Bored Wombat wrote:
Snowy123 wrote:
spot1234 wrote:
small technical point; Isn't it winter in the Antarctic now? and don't we know why antarctic sea ice is expanding in the summer anyway?
http://news.nationalgeographic.com/news ... vironment/Of course.
Some people try and argue that it's the Ozone Hole that has created circulation changes that have managed to cool Antarctica over the last 30 years,
I think that the circulation changes are what has insulated Antarctica (apart from West Antarctica) from global warming explains well the (geographical) distribution of the sea ice build-up and loss in Antarctica. I believe that there is evidence that ozone plays a part in the circulation changes, but also evidence that it has not.
Snowy123 wrote:
but I don't buy that explaination, especially since the Ozone Hole has recovered somewhat recently, and we have continued to see an increase in Antarctic Sea Ice.
Depending on your meaning of "somewhat". It is still near the deepest and and largest it has ever been, give or take only a few percent, whereas the minimum O₃ concentration in the hole is still half what it was in 1979.
Snowy123 wrote:
Perhaps it is the same reason for why the Arctic Sea Ice is declining... the oceanic oscillations.

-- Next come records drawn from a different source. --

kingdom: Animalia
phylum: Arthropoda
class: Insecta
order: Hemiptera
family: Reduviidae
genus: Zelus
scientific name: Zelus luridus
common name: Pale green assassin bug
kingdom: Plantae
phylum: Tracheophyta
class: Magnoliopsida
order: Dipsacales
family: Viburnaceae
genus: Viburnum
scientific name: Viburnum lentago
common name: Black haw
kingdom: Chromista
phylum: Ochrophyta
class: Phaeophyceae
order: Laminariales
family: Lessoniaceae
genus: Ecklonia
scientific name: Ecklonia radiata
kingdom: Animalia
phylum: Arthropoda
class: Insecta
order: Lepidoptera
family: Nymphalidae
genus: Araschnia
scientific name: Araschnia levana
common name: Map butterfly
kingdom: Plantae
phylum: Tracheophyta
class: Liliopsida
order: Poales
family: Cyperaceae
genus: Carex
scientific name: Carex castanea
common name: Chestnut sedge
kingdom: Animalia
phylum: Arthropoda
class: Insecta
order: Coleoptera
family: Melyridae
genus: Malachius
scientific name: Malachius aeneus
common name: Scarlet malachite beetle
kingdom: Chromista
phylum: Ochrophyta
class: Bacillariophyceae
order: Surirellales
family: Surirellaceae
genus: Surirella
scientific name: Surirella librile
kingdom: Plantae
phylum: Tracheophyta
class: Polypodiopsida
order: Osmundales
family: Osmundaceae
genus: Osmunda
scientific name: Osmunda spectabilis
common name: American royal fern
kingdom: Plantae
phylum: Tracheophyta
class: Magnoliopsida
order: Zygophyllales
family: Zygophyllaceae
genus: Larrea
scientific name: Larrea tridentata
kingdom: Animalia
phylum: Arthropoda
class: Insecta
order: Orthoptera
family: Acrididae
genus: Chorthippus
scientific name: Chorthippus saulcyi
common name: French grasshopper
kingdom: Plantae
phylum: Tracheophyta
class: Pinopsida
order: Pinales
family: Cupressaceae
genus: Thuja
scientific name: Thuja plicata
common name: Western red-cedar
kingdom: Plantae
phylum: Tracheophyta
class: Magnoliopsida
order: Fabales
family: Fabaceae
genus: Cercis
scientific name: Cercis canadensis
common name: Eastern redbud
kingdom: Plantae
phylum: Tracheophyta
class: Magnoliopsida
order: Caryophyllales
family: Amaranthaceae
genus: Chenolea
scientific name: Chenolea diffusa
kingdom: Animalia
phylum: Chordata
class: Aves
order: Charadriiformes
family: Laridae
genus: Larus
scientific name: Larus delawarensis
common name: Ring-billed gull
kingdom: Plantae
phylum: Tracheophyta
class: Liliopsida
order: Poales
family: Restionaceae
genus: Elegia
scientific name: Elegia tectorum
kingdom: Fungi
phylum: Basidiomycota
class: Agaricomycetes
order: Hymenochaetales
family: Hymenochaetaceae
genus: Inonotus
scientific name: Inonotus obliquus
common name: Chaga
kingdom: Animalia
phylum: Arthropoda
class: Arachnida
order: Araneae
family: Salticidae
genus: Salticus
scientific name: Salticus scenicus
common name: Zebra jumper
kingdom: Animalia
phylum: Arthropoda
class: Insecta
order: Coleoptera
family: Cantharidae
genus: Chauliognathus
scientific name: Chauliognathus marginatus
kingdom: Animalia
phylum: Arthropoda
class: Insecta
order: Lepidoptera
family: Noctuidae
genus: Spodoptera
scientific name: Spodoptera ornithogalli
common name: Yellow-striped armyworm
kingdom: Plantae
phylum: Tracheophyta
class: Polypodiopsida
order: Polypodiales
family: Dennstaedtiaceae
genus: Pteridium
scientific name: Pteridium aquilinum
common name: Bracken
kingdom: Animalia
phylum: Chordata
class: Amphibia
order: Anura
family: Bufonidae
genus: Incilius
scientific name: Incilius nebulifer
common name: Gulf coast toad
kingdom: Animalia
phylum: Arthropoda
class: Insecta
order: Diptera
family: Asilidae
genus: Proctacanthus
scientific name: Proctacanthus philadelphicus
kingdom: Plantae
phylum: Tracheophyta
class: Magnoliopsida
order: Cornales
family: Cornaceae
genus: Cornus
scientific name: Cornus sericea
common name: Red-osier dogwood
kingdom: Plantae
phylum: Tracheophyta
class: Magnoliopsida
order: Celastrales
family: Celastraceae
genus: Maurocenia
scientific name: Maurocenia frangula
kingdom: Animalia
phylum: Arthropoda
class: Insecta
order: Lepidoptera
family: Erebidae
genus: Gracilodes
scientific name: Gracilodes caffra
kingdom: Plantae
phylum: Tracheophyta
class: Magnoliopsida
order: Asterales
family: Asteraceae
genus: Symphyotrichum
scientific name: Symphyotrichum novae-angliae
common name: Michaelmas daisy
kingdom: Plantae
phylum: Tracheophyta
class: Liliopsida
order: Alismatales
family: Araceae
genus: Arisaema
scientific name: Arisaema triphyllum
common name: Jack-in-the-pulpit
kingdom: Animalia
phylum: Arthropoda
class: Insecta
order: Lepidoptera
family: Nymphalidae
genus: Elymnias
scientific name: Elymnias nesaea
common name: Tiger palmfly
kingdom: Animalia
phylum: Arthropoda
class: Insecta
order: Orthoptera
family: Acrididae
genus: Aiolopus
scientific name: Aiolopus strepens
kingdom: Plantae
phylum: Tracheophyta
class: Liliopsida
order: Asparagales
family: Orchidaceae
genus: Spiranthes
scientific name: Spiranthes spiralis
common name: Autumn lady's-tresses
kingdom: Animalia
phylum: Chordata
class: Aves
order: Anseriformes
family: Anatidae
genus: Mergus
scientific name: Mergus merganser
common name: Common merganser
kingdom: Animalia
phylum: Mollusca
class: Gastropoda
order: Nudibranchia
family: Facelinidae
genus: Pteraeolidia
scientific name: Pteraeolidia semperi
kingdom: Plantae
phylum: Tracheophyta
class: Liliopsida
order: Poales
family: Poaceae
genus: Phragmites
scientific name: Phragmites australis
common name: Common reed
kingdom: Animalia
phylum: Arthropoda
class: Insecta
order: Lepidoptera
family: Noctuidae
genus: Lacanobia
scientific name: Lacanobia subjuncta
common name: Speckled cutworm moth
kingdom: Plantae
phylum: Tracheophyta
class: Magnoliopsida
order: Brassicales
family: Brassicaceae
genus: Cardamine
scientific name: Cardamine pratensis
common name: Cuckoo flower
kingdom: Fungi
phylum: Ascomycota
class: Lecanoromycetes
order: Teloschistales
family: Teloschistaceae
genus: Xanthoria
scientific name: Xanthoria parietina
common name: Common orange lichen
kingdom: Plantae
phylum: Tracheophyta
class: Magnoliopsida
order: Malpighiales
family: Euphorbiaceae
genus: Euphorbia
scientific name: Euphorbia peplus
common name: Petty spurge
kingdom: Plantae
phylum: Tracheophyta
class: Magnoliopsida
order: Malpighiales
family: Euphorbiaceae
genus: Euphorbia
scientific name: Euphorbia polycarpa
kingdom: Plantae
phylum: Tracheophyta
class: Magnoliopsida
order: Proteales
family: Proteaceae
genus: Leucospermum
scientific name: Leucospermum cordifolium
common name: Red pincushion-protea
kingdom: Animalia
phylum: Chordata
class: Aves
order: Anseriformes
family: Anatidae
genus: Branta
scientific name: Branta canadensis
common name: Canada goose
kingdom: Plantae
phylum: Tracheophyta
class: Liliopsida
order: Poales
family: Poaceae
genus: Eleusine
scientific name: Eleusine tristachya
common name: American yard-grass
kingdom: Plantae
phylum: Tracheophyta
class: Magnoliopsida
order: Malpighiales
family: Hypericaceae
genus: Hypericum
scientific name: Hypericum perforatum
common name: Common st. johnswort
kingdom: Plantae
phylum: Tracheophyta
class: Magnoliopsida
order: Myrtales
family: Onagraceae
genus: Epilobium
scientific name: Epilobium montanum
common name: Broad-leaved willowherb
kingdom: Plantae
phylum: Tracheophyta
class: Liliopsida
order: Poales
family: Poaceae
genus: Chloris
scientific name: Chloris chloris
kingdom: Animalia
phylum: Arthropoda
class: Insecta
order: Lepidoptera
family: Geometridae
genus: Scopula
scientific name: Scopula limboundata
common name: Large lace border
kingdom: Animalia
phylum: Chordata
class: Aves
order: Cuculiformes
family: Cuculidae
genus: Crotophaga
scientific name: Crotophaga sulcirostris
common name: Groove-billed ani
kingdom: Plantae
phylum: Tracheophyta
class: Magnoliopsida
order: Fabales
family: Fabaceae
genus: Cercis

I believe the cause of the declining Arctic sea ice is much less complicated. It is attributed to anthropogenic global warming. If it were due to oscillations, it would be oscillating, not declining.
Ozone may have contributed to the cooling of Antarctica, but I think that we need to understand all of the processes first, before we say things with absolute certainty.
Stratospheric Temperatures have started increasing recently (since 1995) which could represent a recovery in the Ozone Layer (
Liu and Weng 2009).
I also think that Ozone Depletion is far more complicated than what most people make it out to be. Anthropogenic CFCs had played a major role in Ozone Depletion, but there were also major natural components like Solar Proton Storms that also depleted the Ozone layer.
I think that most of the warming in the Arctic is probably due to regional climate change up there amplified by Arctic Amplification, but you can not deny that natural variability has played a significant role in Arctic Sea Ice depletion. Various studies that I have read estimate the contribution from natural variability to sea ice decline to be around 40-50% or so.